Although exposure assessment of PFAS from jackets is outside the scope of this study, we presented the foundation for emission test experiments using targeted and non-targeted analysis. We demonstrated that PFAS are emitted from all the layers of the firefighter jacket at 38 °C for one hour. These values represent the worst-case scenario regarding skin temperature and duration of exposure. Direct dermal contact with the substance in the textile, migration through sweat production, and possible inhalation exposure are possible routes of exposure to PFAS from clothing treated with a durable water repellent (DWR) or polytetrafluoroethylene (PTFE). During fire suppression, inhalation exposure may be unlikely since the self-contained breathing apparatus is used.

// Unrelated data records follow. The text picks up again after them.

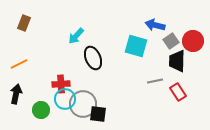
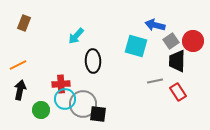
black ellipse: moved 3 px down; rotated 20 degrees clockwise
orange line: moved 1 px left, 1 px down
black arrow: moved 4 px right, 4 px up
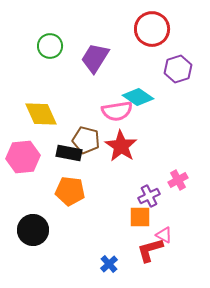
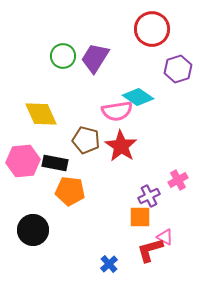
green circle: moved 13 px right, 10 px down
black rectangle: moved 14 px left, 10 px down
pink hexagon: moved 4 px down
pink triangle: moved 1 px right, 2 px down
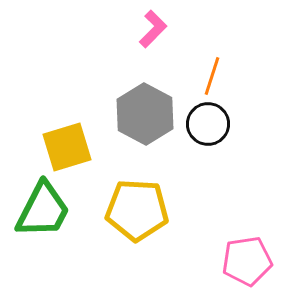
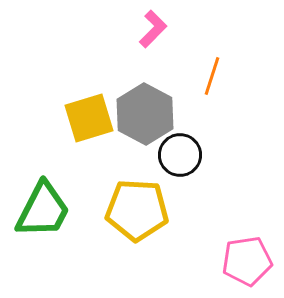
black circle: moved 28 px left, 31 px down
yellow square: moved 22 px right, 29 px up
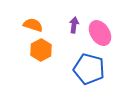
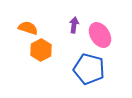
orange semicircle: moved 5 px left, 3 px down
pink ellipse: moved 2 px down
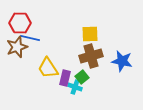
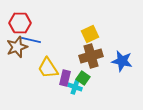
yellow square: rotated 24 degrees counterclockwise
blue line: moved 1 px right, 2 px down
green square: moved 1 px right, 1 px down; rotated 16 degrees counterclockwise
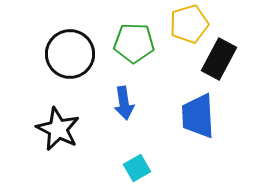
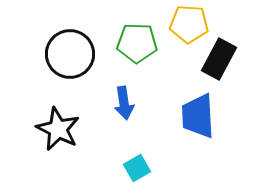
yellow pentagon: rotated 21 degrees clockwise
green pentagon: moved 3 px right
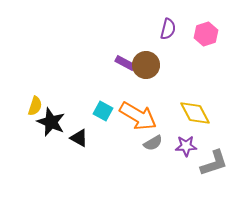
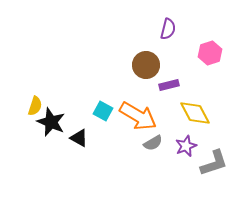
pink hexagon: moved 4 px right, 19 px down
purple rectangle: moved 44 px right, 22 px down; rotated 42 degrees counterclockwise
purple star: rotated 20 degrees counterclockwise
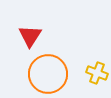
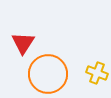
red triangle: moved 7 px left, 7 px down
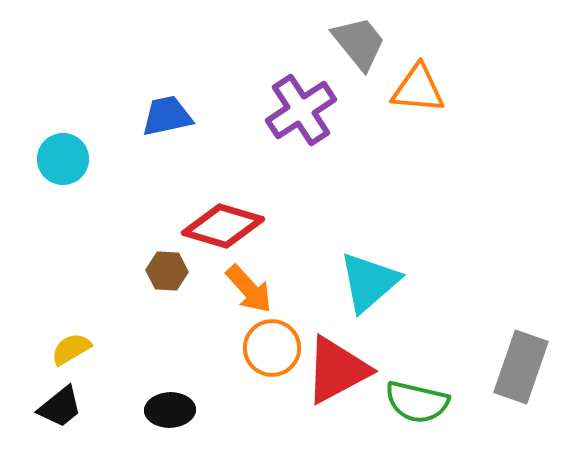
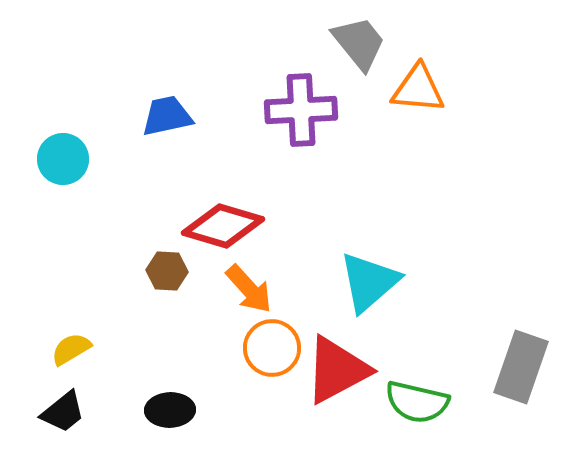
purple cross: rotated 30 degrees clockwise
black trapezoid: moved 3 px right, 5 px down
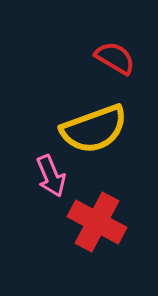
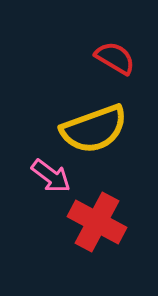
pink arrow: rotated 30 degrees counterclockwise
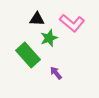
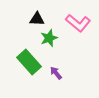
pink L-shape: moved 6 px right
green rectangle: moved 1 px right, 7 px down
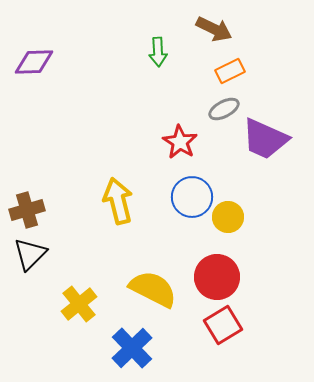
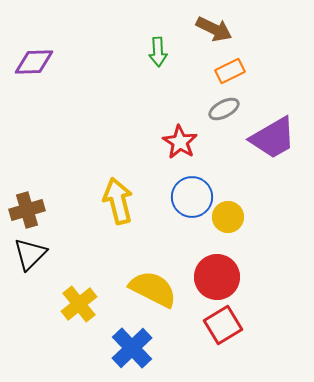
purple trapezoid: moved 8 px right, 1 px up; rotated 54 degrees counterclockwise
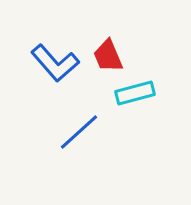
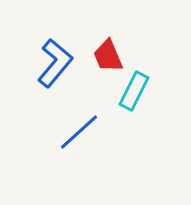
blue L-shape: rotated 99 degrees counterclockwise
cyan rectangle: moved 1 px left, 2 px up; rotated 48 degrees counterclockwise
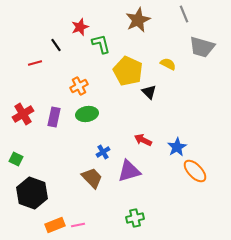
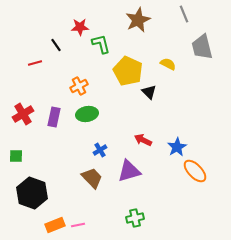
red star: rotated 18 degrees clockwise
gray trapezoid: rotated 60 degrees clockwise
blue cross: moved 3 px left, 2 px up
green square: moved 3 px up; rotated 24 degrees counterclockwise
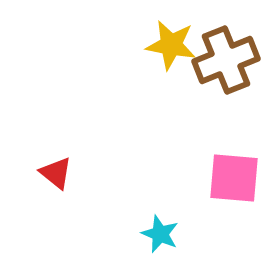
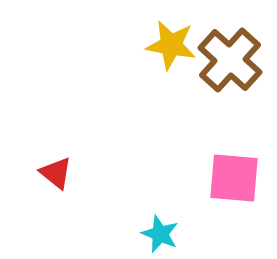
brown cross: moved 4 px right; rotated 26 degrees counterclockwise
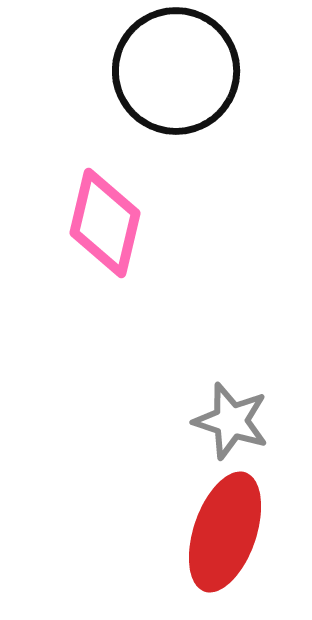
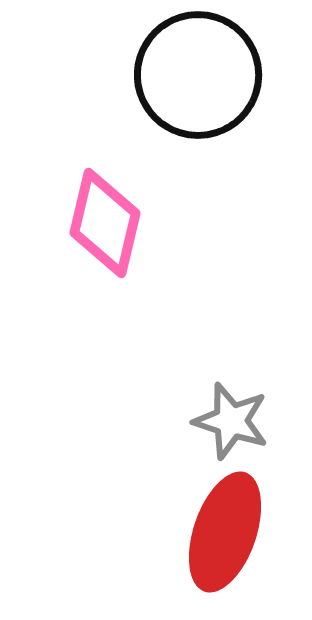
black circle: moved 22 px right, 4 px down
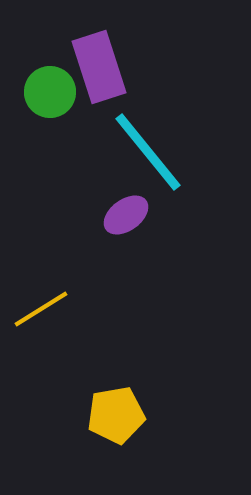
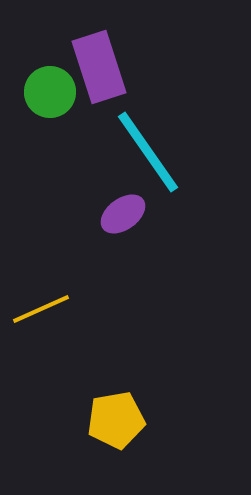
cyan line: rotated 4 degrees clockwise
purple ellipse: moved 3 px left, 1 px up
yellow line: rotated 8 degrees clockwise
yellow pentagon: moved 5 px down
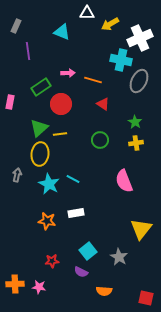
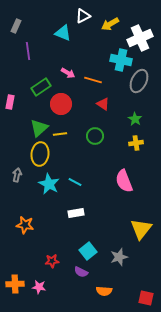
white triangle: moved 4 px left, 3 px down; rotated 28 degrees counterclockwise
cyan triangle: moved 1 px right, 1 px down
pink arrow: rotated 32 degrees clockwise
green star: moved 3 px up
green circle: moved 5 px left, 4 px up
cyan line: moved 2 px right, 3 px down
orange star: moved 22 px left, 4 px down
gray star: rotated 24 degrees clockwise
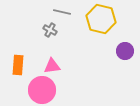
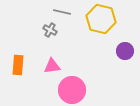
pink circle: moved 30 px right
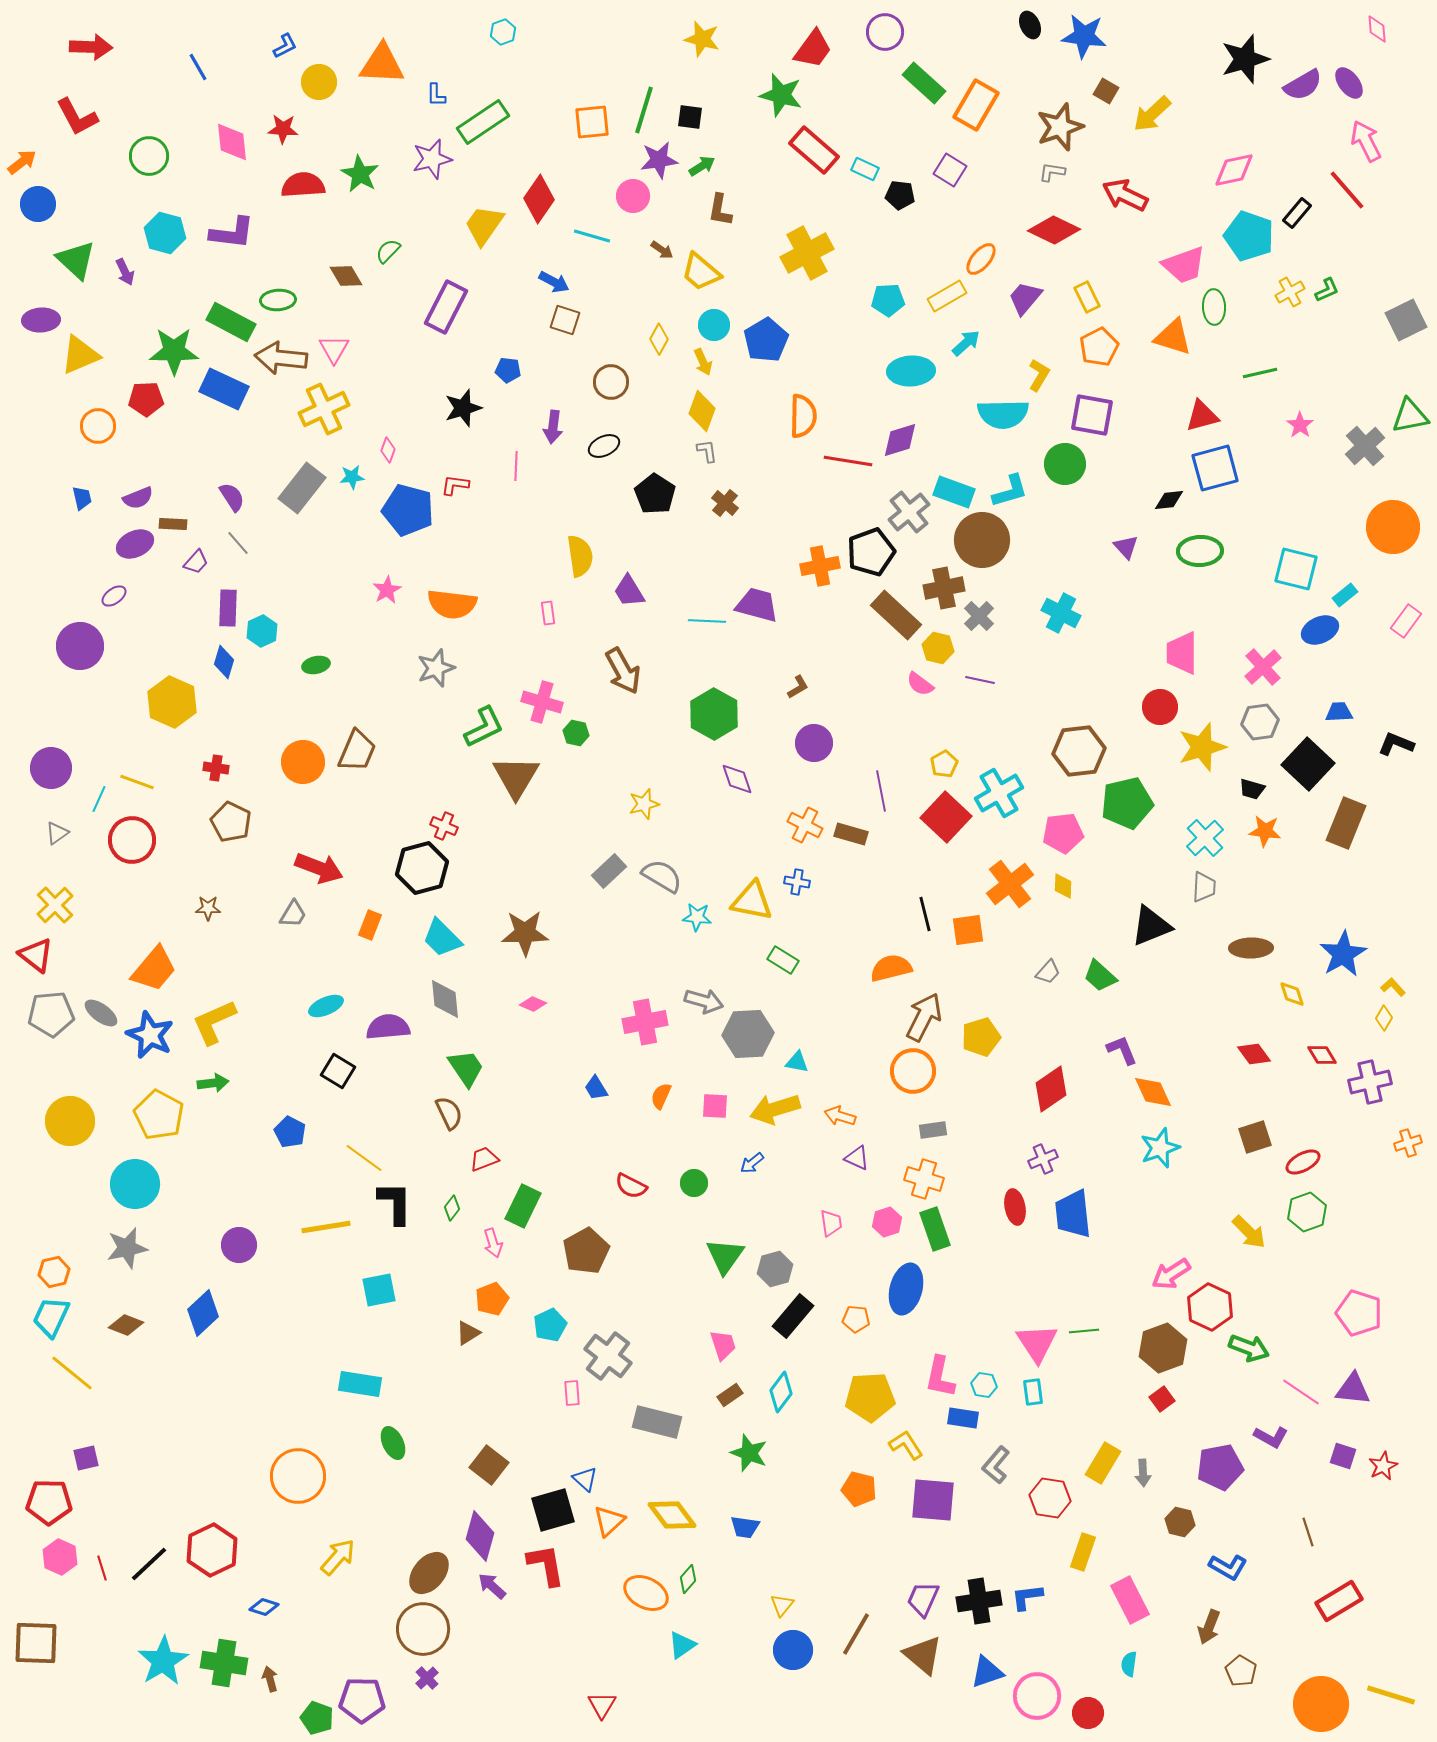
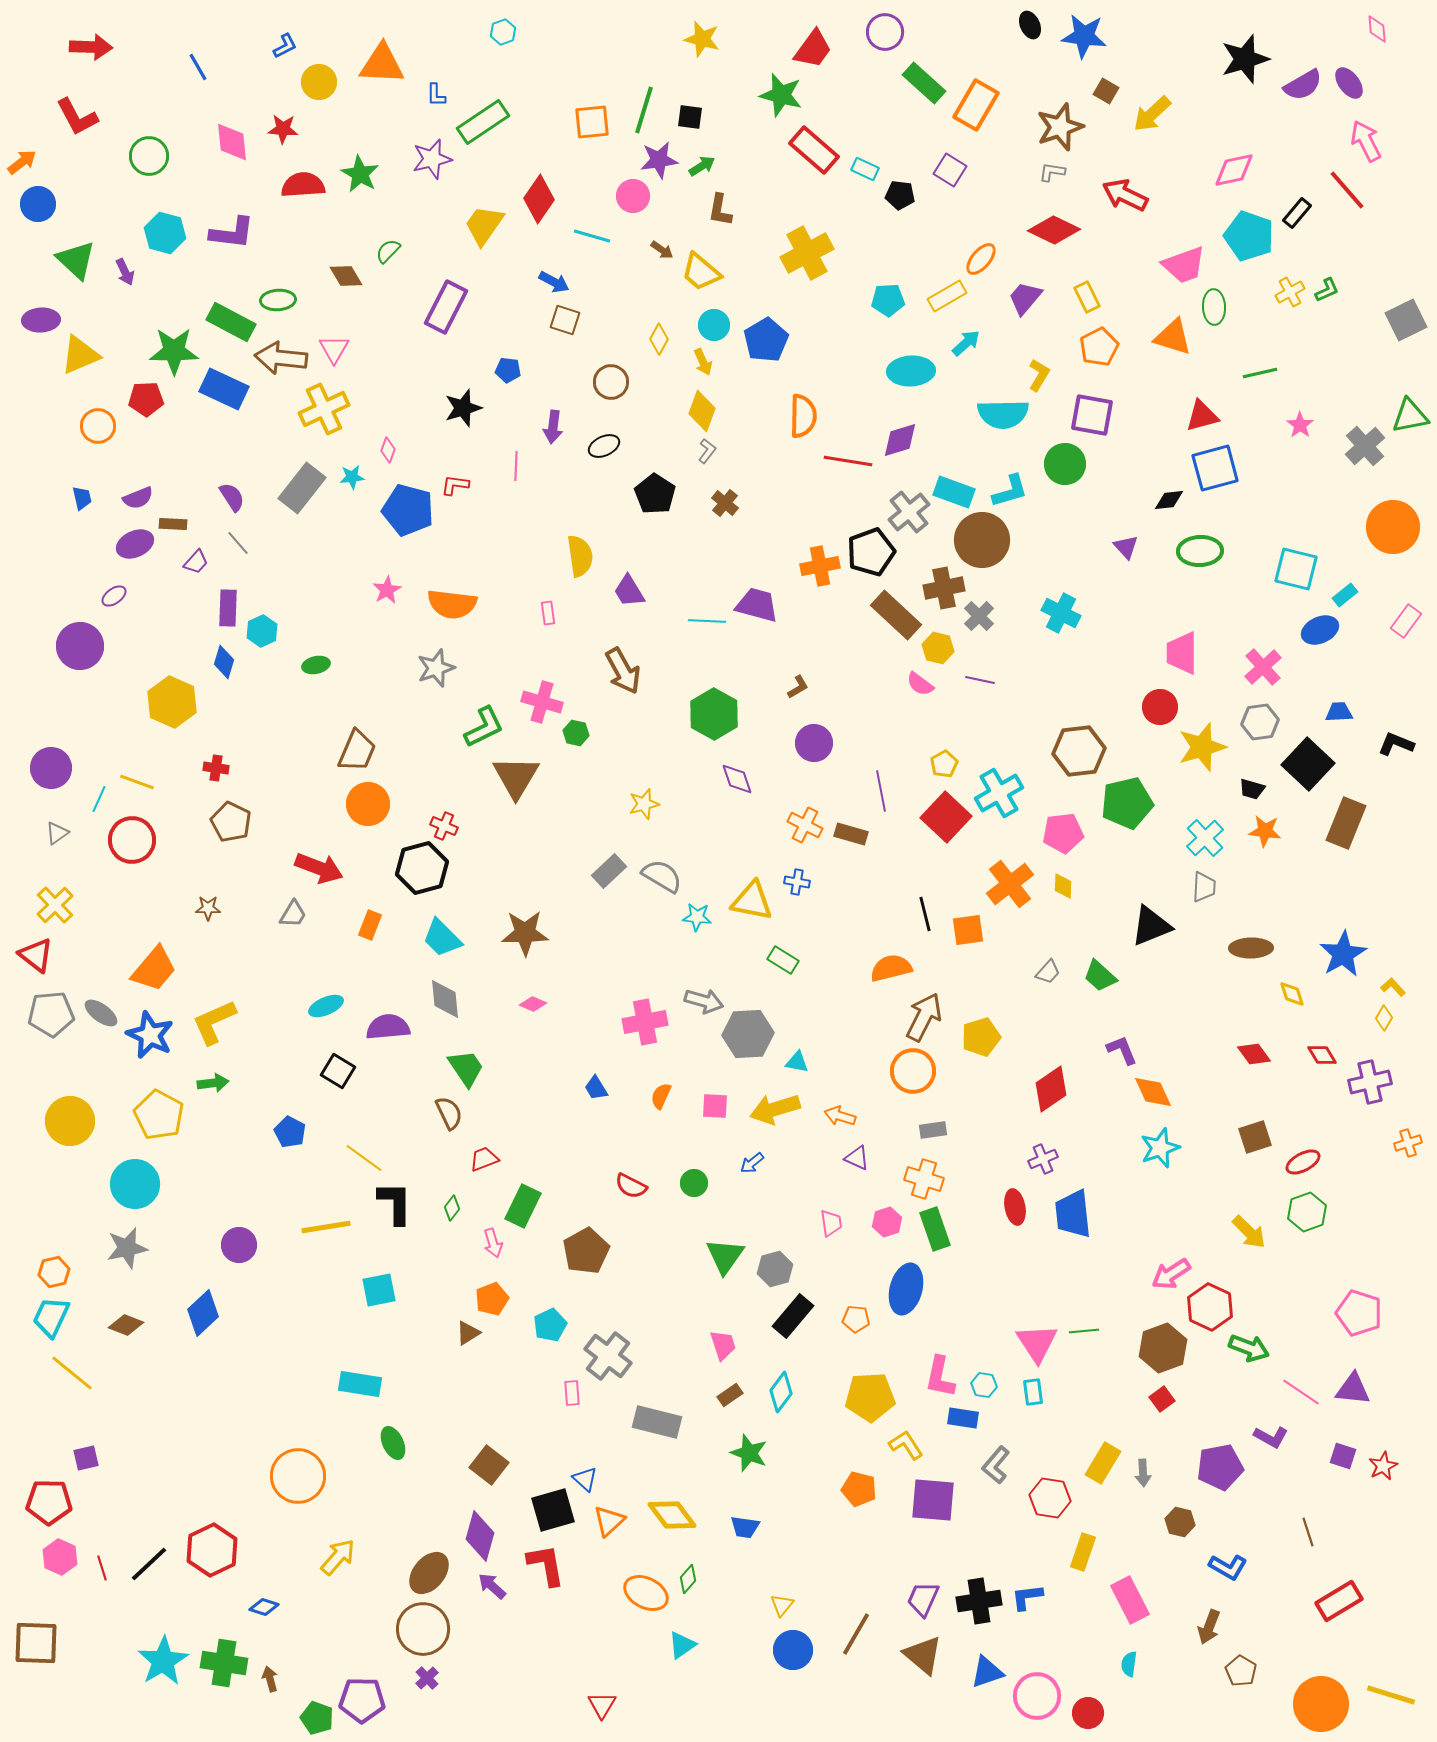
gray L-shape at (707, 451): rotated 45 degrees clockwise
orange circle at (303, 762): moved 65 px right, 42 px down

Moreover, the base layer worn beneath the jacket could play a significant role in minimizing direct dermal contact and the risks of dermal adsorption as a route of exposure are under investigation. Recent studies have modeled the partitioning of neutral PFAS (volatiles and semi volatile PFAS) from the gas phase to the skin surface, specifically the stratum corneum. They identified 11 PFAS that can potentially be dermally absorbed from the gas phase [30], however, additional data is needed to validate the model. Undoubtedly volatile PFAS can be released into the air after laundering or emitted to the gas phase during storage or use. This reiterates the need for emission test studies, which are important in evaluating the contribution of chemical off-gassing from textiles to the indoor environment.

4. Conclusions

Firefighter turnout gear is constructed with functional textiles that provide thermal, physical and biological protection. PFAS have been quantified in all the functional layers of the turnout gear (outer layer, moisture barrier and thermal liner), however, compound identification often relies on solvent extraction, which may not truly represent exposure in the field. This work confirms that fluorotelomer alcohols and fluorotelomer acrylates are emitted at 38 °C from some of the layers of the unused and used firefighter turnout gear. The use of TD-GC×GC-TOF MS allowed the extraction, separation, and identification of PFAS and other VOCs from the functional textiles. The structured ordering of the resulting chromatograms enabled the PFAS to elute as a distinct band, well-separated from other matrix interferences. A second filtering using the fragment ions typical of PFAS, CF3 (m/z 69), C3H2F3 (m/z 95) and C3F5 (m/z 131), allow further confidence in PFAS assignment. Additionally, the comprehensive nature of GC×GC–TOF MS provided non-targeted screening of the entire sample, enabling other compounds of concern to be monitored. and tentatively identified using the NIST23 database. PFAS emitted from the fabrics show trends related to wear (unused vs. used) and layer type (TL, MB, OL). This work highlights the value of expanding our understanding of volatile emissions from functional textiles and other textiles treated with polymeric PFAS. Improved comprehension of exposure pathways will facilitate devising effective exposure mitigation strategies. It can also inform disposal and management practices for PFAS-containing textiles to minimize environmental impacts such as soil, water, and air contamination.